Anasayfa /
İçtihat /
Yargıtay Karar No : 8962 - Karar Yıl 2014 / Esas No : 10766 - Esas Yıl 2013
MAHKEMESİ : İstanbul 11. Asliye Hukuk MahkemesiTARİHİ : 28/03/2013NUMARASI : 2006/199-2013/176Davacı A.. A.. vekili Avukat ... tarafından, davalı S.. B.. vd aleyhine 20/10/2006 gününde verilen dilekçe ile manevi tazminat istenmesi üzerine mahkemece yapılan yargılama sonunda; davanın kısmen kabulüne dair verilen 28/03/2013 günlü kararın Yargıtay’ca duruşmalı olarak incelenmesi davalı E.. G.., duruşmasız olarak incelenmesi de diğer davalı S.. B.. tarafından süresi içinde istenilmekle temyiz dilekçesinin kabulüne ve miktar itibariyle duruşma isteminin reddine karar verildikten sonra tetkik hakimi tarafından hazırlanan rapor ile dosya içerisindeki kağıtlar incelenerek gereği görüşüldü.
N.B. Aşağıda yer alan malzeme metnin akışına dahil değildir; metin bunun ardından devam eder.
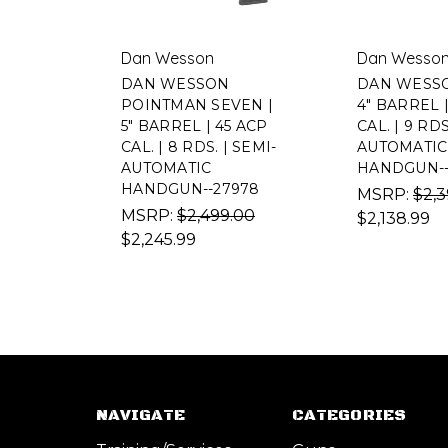
Dan Wesson
Dan Wesso
DAN WESSON
DAN WESSO
POINTMAN SEVEN |
4" BARREL 
5" BARREL | 45 ACP
CAL. | 9 RDS
CAL. | 8 RDS. | SEMI-
AUTOMATIC
AUTOMATIC
HANDGUN--
HANDGUN--27978
MSRP:
$2,3
MSRP:
$2,499.00
$2,138.99
$2,245.99
NAVIGATE
CATEGORIES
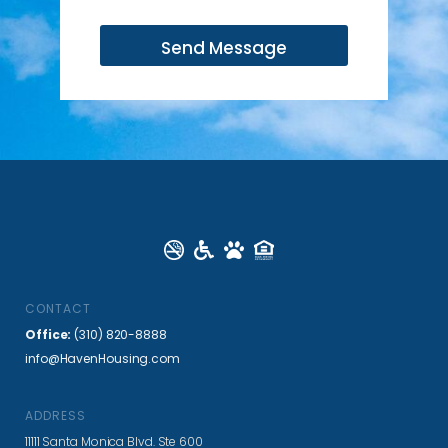
m
a
Send Message
i
l
*
CONTACT
Office:
(310) 820-8888
info@HavenHousing.com
ADDRESS
11111 Santa Monica Blvd. Ste 600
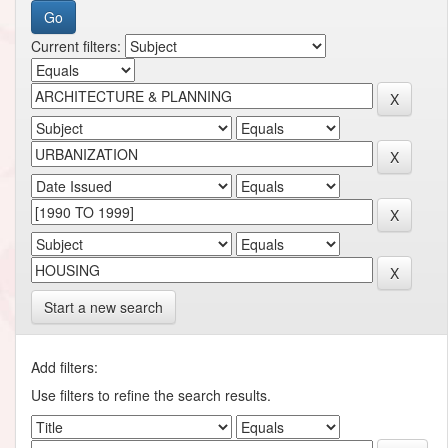
Current filters:
Start a new search
Add filters:
Use filters to refine the search results.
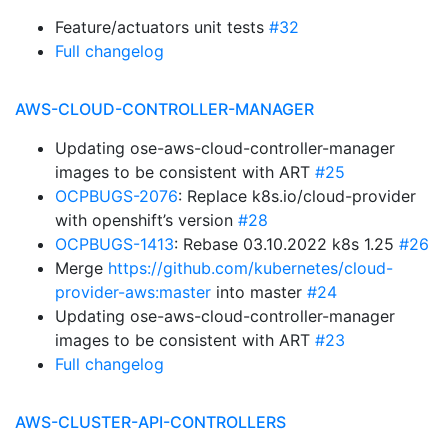
Feature/actuators unit tests
#32
Full changelog
AWS-CLOUD-CONTROLLER-MANAGER
Updating ose-aws-cloud-controller-manager
images to be consistent with ART
#25
OCPBUGS-2076
: Replace k8s.io/cloud-provider
with openshift’s version
#28
OCPBUGS-1413
: Rebase 03.10.2022 k8s 1.25
#26
Merge
https://github.com/kubernetes/cloud-
provider-aws:master
into master
#24
Updating ose-aws-cloud-controller-manager
images to be consistent with ART
#23
Full changelog
AWS-CLUSTER-API-CONTROLLERS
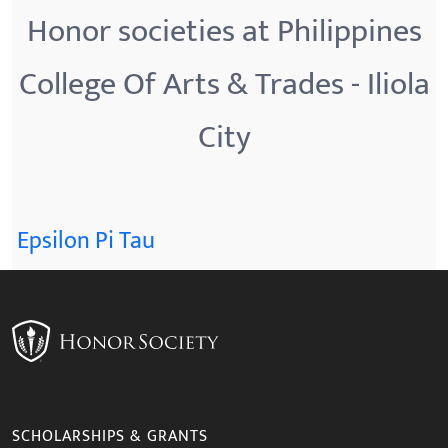
Honor societies at Philippines
College Of Arts & Trades - Iliola
City
Epsilon Pi Tau
SCHOLARSHIPS & GRANTS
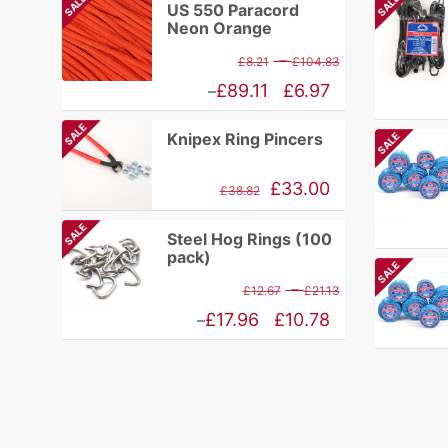
SALE
SALE
US 550 Paracord
Neon Orange
Price
–
£
8.21
£
104.83
range:
Price
£
89.11
£
6.97
–
£8.21
range:
SALE
Knipex Ring Pincers
SALE
through
£6.97
£104.83
through
Original
Current
£
33.00
£
38.82
£89.11
price
price
SALE
Steel Hog Rings (100
was:
is:
pack)
SALE
£84.17.
£38.82.
Price
–
£
12.67
£
21.13
range:
Price
£
17.96
£
10.78
–
£12.67
range:
through
£10.78
£21.13
through
£17.96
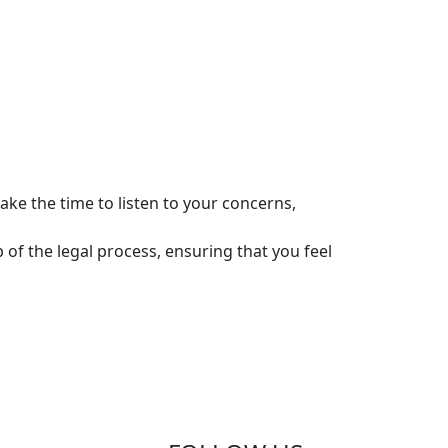
ke the time to listen to your concerns,
of the legal process, ensuring that you feel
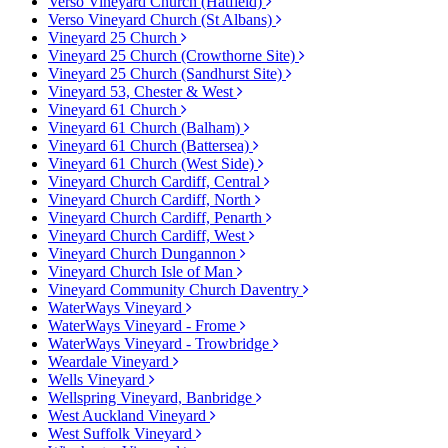
Verso Vineyard Church (Hatfield)
Verso Vineyard Church (St Albans)
Vineyard 25 Church
Vineyard 25 Church (Crowthorne Site)
Vineyard 25 Church (Sandhurst Site)
Vineyard 53, Chester & West
Vineyard 61 Church
Vineyard 61 Church (Balham)
Vineyard 61 Church (Battersea)
Vineyard 61 Church (West Side)
Vineyard Church Cardiff, Central
Vineyard Church Cardiff, North
Vineyard Church Cardiff, Penarth
Vineyard Church Cardiff, West
Vineyard Church Dungannon
Vineyard Church Isle of Man
Vineyard Community Church Daventry
WaterWays Vineyard
WaterWays Vineyard - Frome
WaterWays Vineyard - Trowbridge
Weardale Vineyard
Wells Vineyard
Wellspring Vineyard, Banbridge
West Auckland Vineyard
West Suffolk Vineyard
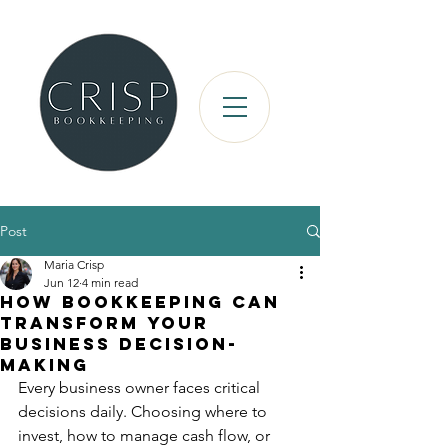
Post
Maria Crisp
Jun 12
4 min read
How Bookkeeping Can
Transform Your
Business Decision-
Making
Every business owner faces critical 
decisions daily. Choosing where to 
invest, how to manage cash flow, or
Dava, kişilik haklarına saldırı nedeni ile manevi tazminat istemine ilişkindir. Mahkemece davanın kısmen kabulüne karar verilmiş, hüküm, davalılar tarafından temyiz edilmiştir. Davacı, davalıların kendisi aleyhine açılan davada bilirkişi olarak görev yaptıklarını bilirkişi raporunda gerçeğe aykırı bilgilere yer verildiğini, davalıların bilerek hilafi hakikat rapor yazdıklarını ileri sürerek manevi tazminat isteminde bulunmuştur. Davalılar ise, ek bilirkişi raporunda kök raporda yapılan hatanın düzeltildiğini, davacının kişilik haklarına saldırı oluşturacak bir durumun bulunmadığını, bilirkişilik yaptıkları davanın mahiyeti gereği açıklamalar yaptıklarını, davanın reddi gerektiğini savunmuşlardır. Mahkemece; davaya konu bilirkişi raporunda davacı hakkında davanın konusu ile ilgisi olmayan, hata içeren beyanların yer aldığını, bu durumun davacının kişilik haklarına saldırı oluşturduğu kabul edilerek istemin kısmen kabulüne karar verilmiştir.Somut olayda; davalıların, davacı hakkında yargılaması devam eden dava dosyasında bilirkişi olarak görev yaptıkları, davanın konusunun davacının kişisel durumu ile de bağlantılı olduğu, davalılar tarafından davacının milletvekili adayı olduğu partinin kök raporda farklı yazılmasının davacının kişilik haklarına saldırı oluşturmayacağı anlaşılmakla istemin tümden reddine karar verilmesi gerekir iken, yanılgılı gerekçe ile davanın kısmen kabulüne karar verilmesi doğru görülmemiş ve bu nedenle kararın bozulması gerekmiştir. SONUÇ: Temyiz edilen kararın yukarıda açıklanan nedenlerle BOZULMASINA, bozma nedenine göre davalıların diğer temyiz itirazlarının şimdilik incelenmesine yer olmadığına ve peşin alınan harcın istek halinde geri verilmesine 29/05/2014 gününde oybirliğiyle karar verildi.